Source material:
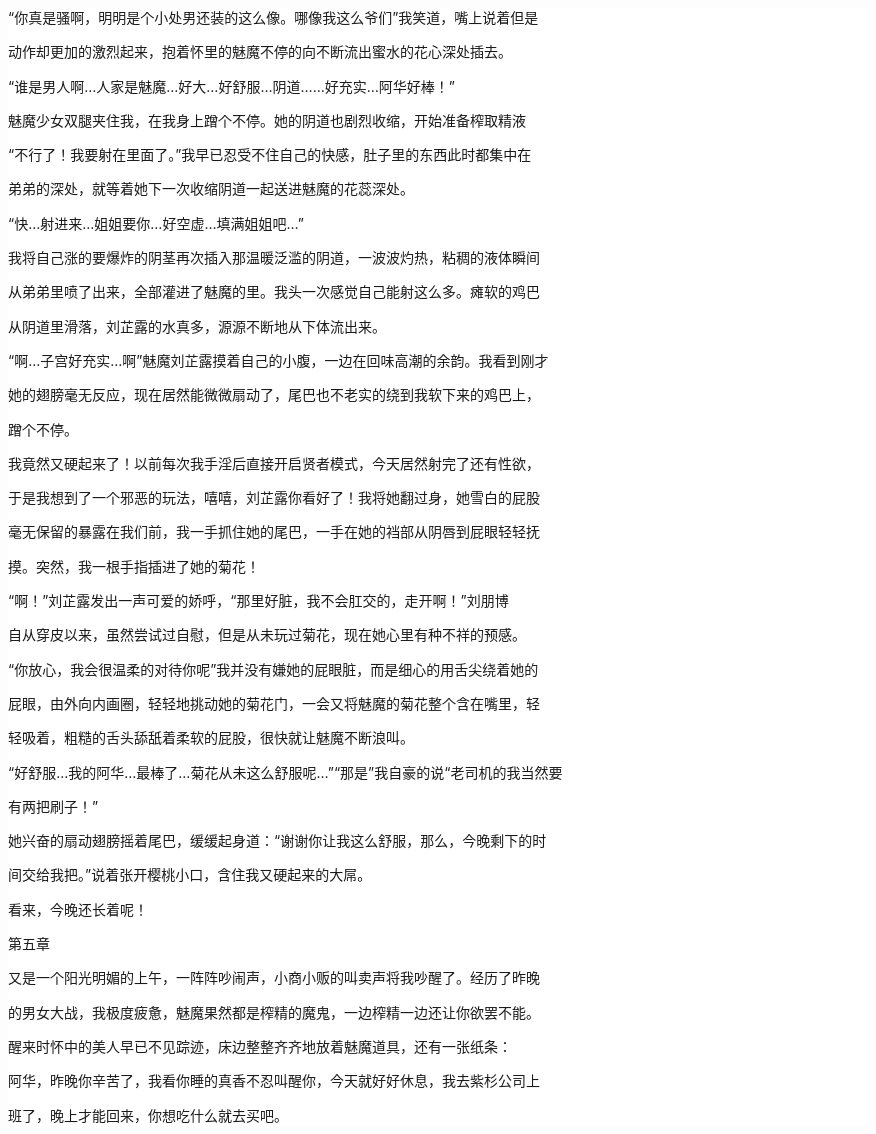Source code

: “你真是骚啊，明明是个小处男还装的这么像。哪像我这么爷们”我笑道，嘴上说着但是

动作却更加的激烈起来，抱着怀里的魅魔不停的向不断流出蜜水的花心深处插去。

“谁是男人啊…人家是魅魔…好大…好舒服…阴道……好充实…阿华好棒！”

魅魔少女双腿夹住我，在我身上蹭个不停。她的阴道也剧烈收缩，开始准备榨取精液

“不行了！我要射在里面了。”我早已忍受不住自己的快感，肚子里的东西此时都集中在

弟弟的深处，就等着她下一次收缩阴道一起送进魅魔的花蕊深处。

“快…射进来…姐姐要你…好空虚…填满姐姐吧…”

我将自己涨的要爆炸的阴茎再次插入那温暖泛滥的阴道，一波波灼热，粘稠的液体瞬间

从弟弟里喷了出来，全部灌进了魅魔的里。我头一次感觉自己能射这么多。瘫软的鸡巴

从阴道里滑落，刘芷露的水真多，源源不断地从下体流出来。

“啊…子宫好充实…啊”魅魔刘芷露摸着自己的小腹，一边在回味高潮的余韵。我看到刚才

她的翅膀毫无反应，现在居然能微微扇动了，尾巴也不老实的绕到我软下来的鸡巴上，

蹭个不停。

我竟然又硬起来了！以前每次我手淫后直接开启贤者模式，今天居然射完了还有性欲，

于是我想到了一个邪恶的玩法，嘻嘻，刘芷露你看好了！我将她翻过身，她雪白的屁股

毫无保留的暴露在我们前，我一手抓住她的尾巴，一手在她的裆部从阴唇到屁眼轻轻抚

摸。突然，我一根手指插进了她的菊花！

“啊！”刘芷露发出一声可爱的娇呼，“那里好脏，我不会肛交的，走开啊！”刘朋博

自从穿皮以来，虽然尝试过自慰，但是从未玩过菊花，现在她心里有种不祥的预感。

“你放心，我会很温柔的对待你呢”我并没有嫌她的屁眼脏，而是细心的用舌尖绕着她的

屁眼，由外向内画圈，轻轻地挑动她的菊花门，一会又将魅魔的菊花整个含在嘴里，轻

轻吸着，粗糙的舌头舔舐着柔软的屁股，很快就让魅魔不断浪叫。

“好舒服…我的阿华…最棒了…菊花从未这么舒服呢…”“那是”我自豪的说“老司机的我当然要

有两把刷子！”

她兴奋的扇动翅膀摇着尾巴，缓缓起身道：“谢谢你让我这么舒服，那么，今晚剩下的时

间交给我把。”说着张开樱桃小口，含住我又硬起来的大屌。

看来，今晚还长着呢！

第五章

又是一个阳光明媚的上午，一阵阵吵闹声，小商小贩的叫卖声将我吵醒了。经历了昨晚

的男女大战，我极度疲惫，魅魔果然都是榨精的魔鬼，一边榨精一边还让你欲罢不能。

醒来时怀中的美人早已不见踪迹，床边整整齐齐地放着魅魔道具，还有一张纸条：

阿华，昨晚你辛苦了，我看你睡的真香不忍叫醒你，今天就好好休息，我去紫杉公司上

班了，晚上才能回来，你想吃什么就去买吧。

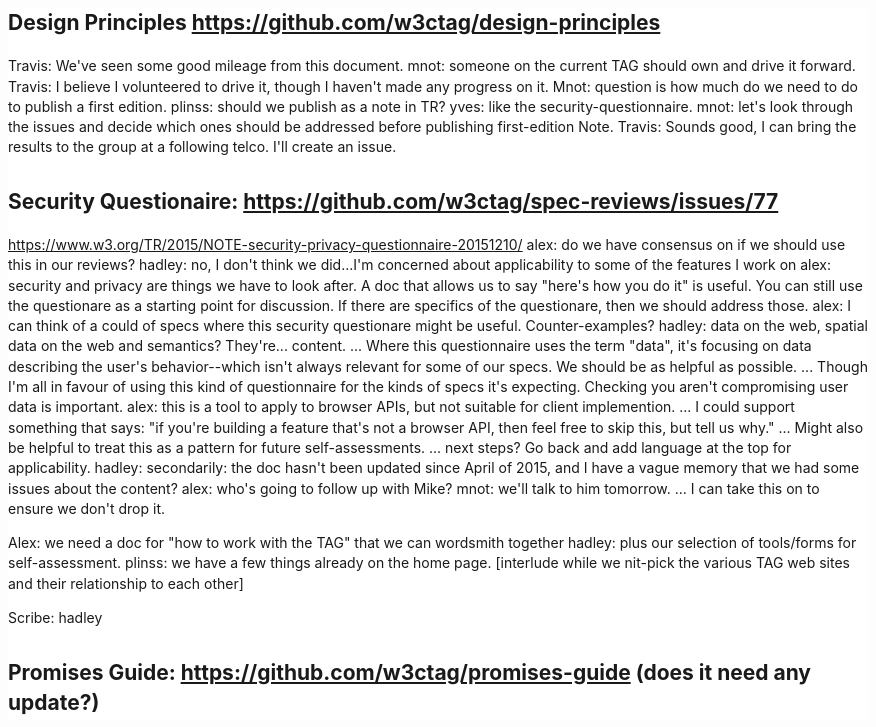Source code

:	
## Design Principles https://github.com/w3ctag/design-principles
Travis: We've seen some good mileage from this document.
mnot: someone on the current TAG should own and drive it forward.
Travis: I believe I volunteered to drive it, though I haven't made any progress on it.
Mnot: question is how much do we need to do to publish a first edition.
plinss: should we publish as a note in TR?
yves: like the security-questionnaire.
mnot: let's look through the issues and decide which ones should be addressed before publishing first-edition Note.
Travis: Sounds good, I can bring the results to the group at a following telco. I'll create an issue.

<scribe name and shame: slightlyoff should have been scribing>

## Security Questionaire: https://github.com/w3ctag/spec-reviews/issues/77
https://www.w3.org/TR/2015/NOTE-security-privacy-questionnaire-20151210/
alex: do we have consensus on if we should use this in our reviews?
hadley: no, I don't think we did...I'm concerned about applicability to some of the features I work on
alex: security and privacy are things we have to look after. A doc that allows us to say "here's how you do it" is useful. You can still use the questionare as a starting point for discussion. If there are specifics of the questionare, then we should address those.
alex: I can think of a could of specs where this security questionare might be useful. Counter-examples?
hadley: data on the web, spatial data on the web and semantics? They're... content.
... Where this questionnaire uses the term "data", it's focusing on data describing the user's behavior--which isn't always relevant for some of our specs. We should be as helpful as possible.
... Though I'm all in favour of using this kind of questionnaire for the kinds of specs it's expecting.  Checking you aren't compromising user data is important.
alex: this is a tool to apply to browser APIs, but not suitable for client implemention.
... I could support something that says: "if you're building a feature that's not a browser API, then feel free to skip this, but tell us why."
... Might also be helpful to treat this as a pattern for future self-assessments.
... next steps? Go back and add language at the top for applicability.
hadley: secondarily: the doc hasn't been updated since April of 2015, and I have a vague memory that we had some issues about the content?
alex: who's going to follow up with Mike?
mnot: we'll talk to him tomorrow.
... I can take this on to ensure we don't drop it.
<and there was much celebration>

Alex: we need a doc for "how to work with the TAG" that we can wordsmith together
hadley: plus our selection of tools/forms for self-assessment.
plinss: we have a few things already on the home page.
[interlude while we nit-pick the various TAG web sites and their relationship to each other]

Scribe: hadley

## Promises Guide: https://github.com/w3ctag/promises-guide (does it need any update?)
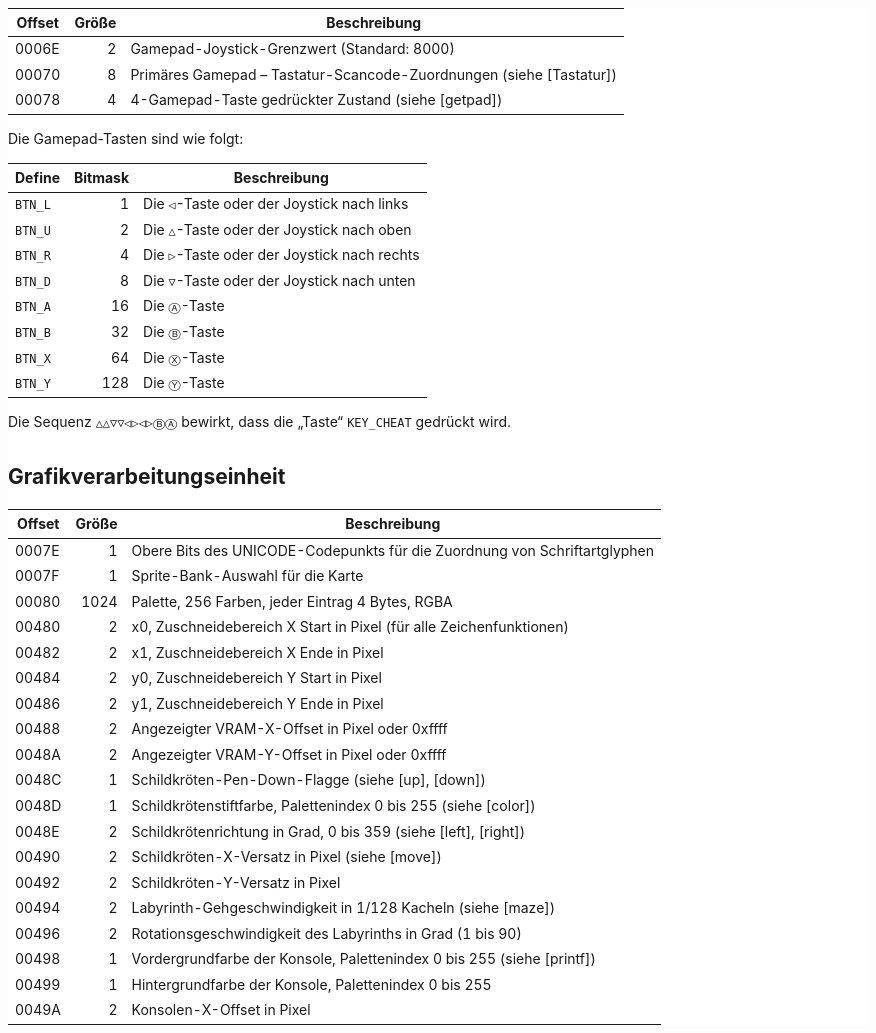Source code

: | Offset | Größe      | Beschreibung                                                       |
|--------|-----------:|--------------------------------------------------------------------|
|  0006E |          2 | Gamepad-Joystick-Grenzwert (Standard: 8000)                        |
|  00070 |          8 | Primäres Gamepad – Tastatur-Scancode-Zuordnungen (siehe [Tastatur]) |
|  00078 |          4 | 4-Gamepad-Taste gedrückter Zustand (siehe [getpad])                |

Die Gamepad-Tasten sind wie folgt:

| Define  | Bitmask   | Beschreibung                                                       |
|---------|----------:|--------------------------------------------------------------------|
| `BTN_L` |         1 | Die `◁`-Taste oder der Joystick nach links                         |
| `BTN_U` |         2 | Die `△`-Taste oder der Joystick nach oben                          |
| `BTN_R` |         4 | Die `▷`-Taste oder der Joystick nach rechts                        |
| `BTN_D` |         8 | Die `▽`-Taste oder der Joystick nach unten                         |
| `BTN_A` |        16 | Die `Ⓐ`-Taste                                                     |
| `BTN_B` |        32 | Die `Ⓑ`-Taste                                                     |
| `BTN_X` |        64 | Die `Ⓧ`-Taste                                                     |
| `BTN_Y` |       128 | Die `Ⓨ`-Taste                                                     |

Die Sequenz `△△▽▽◁▷◁▷ⒷⒶ` bewirkt, dass die „Taste“ `KEY_CHEAT` gedrückt wird.

## Grafikverarbeitungseinheit

| Offset | Größe      | Beschreibung                                                       |
|--------|-----------:|--------------------------------------------------------------------|
|  0007E |          1 | Obere Bits des UNICODE-Codepunkts für die Zuordnung von Schriftartglyphen |
|  0007F |          1 | Sprite-Bank-Auswahl für die Karte                                  |
|  00080 |       1024 | Palette, 256 Farben, jeder Eintrag 4 Bytes, RGBA                   |
|  00480 |          2 | x0, Zuschneidebereich X Start in Pixel (für alle Zeichenfunktionen) |
|  00482 |          2 | x1, Zuschneidebereich X Ende in Pixel                              |
|  00484 |          2 | y0, Zuschneidebereich Y Start in Pixel                             |
|  00486 |          2 | y1, Zuschneidebereich Y Ende in Pixel                              |
|  00488 |          2 | Angezeigter VRAM-X-Offset in Pixel oder 0xffff                     |
|  0048A |          2 | Angezeigter VRAM-Y-Offset in Pixel oder 0xffff                     |
|  0048C |          1 | Schildkröten-Pen-Down-Flagge (siehe [up], [down])                  |
|  0048D |          1 | Schildkrötenstiftfarbe, Palettenindex 0 bis 255 (siehe [color])    |
|  0048E |          2 | Schildkrötenrichtung in Grad, 0 bis 359 (siehe [left], [right])    |
|  00490 |          2 | Schildkröten-X-Versatz in Pixel (siehe [move])                     |
|  00492 |          2 | Schildkröten-Y-Versatz in Pixel                                    |
|  00494 |          2 | Labyrinth-Gehgeschwindigkeit in 1/128 Kacheln (siehe [maze])       |
|  00496 |          2 | Rotationsgeschwindigkeit des Labyrinths in Grad (1 bis 90)         |
|  00498 |          1 | Vordergrundfarbe der Konsole, Palettenindex 0 bis 255 (siehe [printf]) |
|  00499 |          1 | Hintergrundfarbe der Konsole, Palettenindex 0 bis 255              |
|  0049A |          2 | Konsolen-X-Offset in Pixel                                         |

Task: Extract every line of the listing that contains the string "Ende", matching case exactly.

Response:
|  00482 |          2 | x1, Zuschneidebereich X Ende in Pixel                              |
|  00486 |          2 | y1, Zuschneidebereich Y Ende in Pixel                              |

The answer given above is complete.